The American lutenist, educator, scholar and conductor Paul O’Dette has been at the top of his field now for more years than many of us have had hot dinners. He cut his first disc back in 1979 and has since made over 140 recordings, winning two Grammys and being nominated a remarkable seven times. In other words, he’s a bit of a living legend. His set of the complete lute music of John Dowland on Harmonia Mundi remains a benchmark, one reason why this particular recital – Mr. Dowland’s Midnight – part of New York’s enterprising Music Before 1800 series, was a must see. That is was also performed in an intimate, wood-panelled room that held a mere 70 people upstairs at Manhattan’s Kosciuszko Foundation was the icing on the cake.

O’Dette remains the same slightly puckish figure to be found reclining on a grassy hillside with Jakob Lindberg on the cover of my 1985 copy of English Lute Duets. The hair may be grey, the trademark beard now snowy white (shades of His golden locks time hath to silver turn’d from The First Booke of Songs or Ayres, Dowland’s moving tribute to Queen Elizabeth’s retiring champion, Henry Lee) but the face and especially the youthful looking hands are pretty much untouched by time.
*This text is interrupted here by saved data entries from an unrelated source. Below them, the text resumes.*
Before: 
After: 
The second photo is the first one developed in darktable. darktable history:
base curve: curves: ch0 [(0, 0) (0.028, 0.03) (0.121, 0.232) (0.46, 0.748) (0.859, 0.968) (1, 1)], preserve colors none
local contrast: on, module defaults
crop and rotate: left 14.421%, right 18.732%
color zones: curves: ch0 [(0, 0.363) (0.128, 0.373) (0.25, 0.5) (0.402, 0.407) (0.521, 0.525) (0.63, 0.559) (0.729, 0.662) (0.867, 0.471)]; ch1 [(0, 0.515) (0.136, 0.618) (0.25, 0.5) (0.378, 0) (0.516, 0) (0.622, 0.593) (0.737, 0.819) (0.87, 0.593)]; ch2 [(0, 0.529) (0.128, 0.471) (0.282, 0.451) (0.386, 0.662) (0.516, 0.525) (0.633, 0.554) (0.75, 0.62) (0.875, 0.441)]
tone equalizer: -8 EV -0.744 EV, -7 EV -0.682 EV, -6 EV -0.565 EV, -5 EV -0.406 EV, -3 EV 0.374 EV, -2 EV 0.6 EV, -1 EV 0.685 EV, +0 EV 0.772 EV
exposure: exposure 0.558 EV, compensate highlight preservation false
For this all-Dowland recital he played a handsome eight-course lute after the Paduan lutier Vendelio Venere, crafted by Paul Thomson of Bristol in 1991.

It turns out that O’Dette is also a fabulous raconteur, informing us how recent research has revealed that Dowland was not just spying on the court of James I for his paymaster, the Danish King Christian IV, he was actually a double agent, spying on the Danish court at the same time for the English. The reason lutenists made such successful spies, O’Dette told us, was that of all court musicians, only they, with their unobtrusive and gentle strains, were permitted in the privy chambers. Once there, of course, they were ideally placed to overhear a choice political titbit. “The life of a lute-player is a dangerous one,” he smiled somewhat ruefully.

The generous program ranged widely, from pieces rarely heard to a decent selection of Dowland’s greatest hits. Sensitively arranged, each tended to illuminate the others, as for example the way the stately Pavin (not at all melancholy, mind) and Galliard came sandwiched between two of the composer’s more exploratory and improvisatory works, simply called A Fancy. In and out of triple time, the upbeat sections and final decorative flourish provided a thorough workout for O’Dette’s fingers, both right and left hand, while the more ruminative moments were laced with pungent passing chromaticisms.

Among Dowland’s more delicious compositions were those written for patrons whose names have come down to us attached to their respective dance tunes. My Lady Hunnsdon must have been delighted with her ‘Puffe,’ here given a lovely dynamic shape with nimble decorations. Sir John Smith must have been similarly chuffed with his winning Almaine, though what he’d have made of its demanding fingerings is anybody’s business. Later, O’Dette gave Mrs. Vaux’s jaunty, folkish ‘Jigge’ a cheekily suspended conclusion before leaping into Mistris Winters Jump in a section paying tribute to Dowland’s humorous side.

The King of Denmark’s Galliard prompted another salty tale. Short of a piece for his new royal master, Dowland apparently dusted off his 20-year-old Battle Galliard, a popular work in England, but a work he figured would be unknown in Scandinavia. O’Dette clearly relished its flamboyant triple time and its warring keys of D Major and F Major, pointing out Dowland’s sly irony in relabeling the work as tribute to a monarch notorious for his shortcomings when it came to military affairs.

Equally commanding in Dowland’s more introspective music, O’Dette delivered a searching account of the restless inward wanderings of Semper Dowland semper dolens (Always Dowland, always sorrowful) and made relatively light of the fiendish divisions of Forlorne Hope Fancye with its gloomy chromatic ascents and descents. The profundities of Lachrimae and the contrapuntal challenges of the deceptively simple Farewell likewise proved no significant hurdle.

Perhaps the best was saved till last. The Frogg Galliard is based on Dowland’s song Now, o now I needs must part, and may relate to the visit of the amorously unsuccessful and famously ugly Duc d’Alençon, who was rejected by Queen Elizabeth but not before she had referred to him as her “frog”. Here, it was lavishly decorated and wonderfully played, only topped by O’Dette’s virtuosic take on the charmingly busy and surprisingly modern-sounding Fantasie. A very special night’s music making indeed.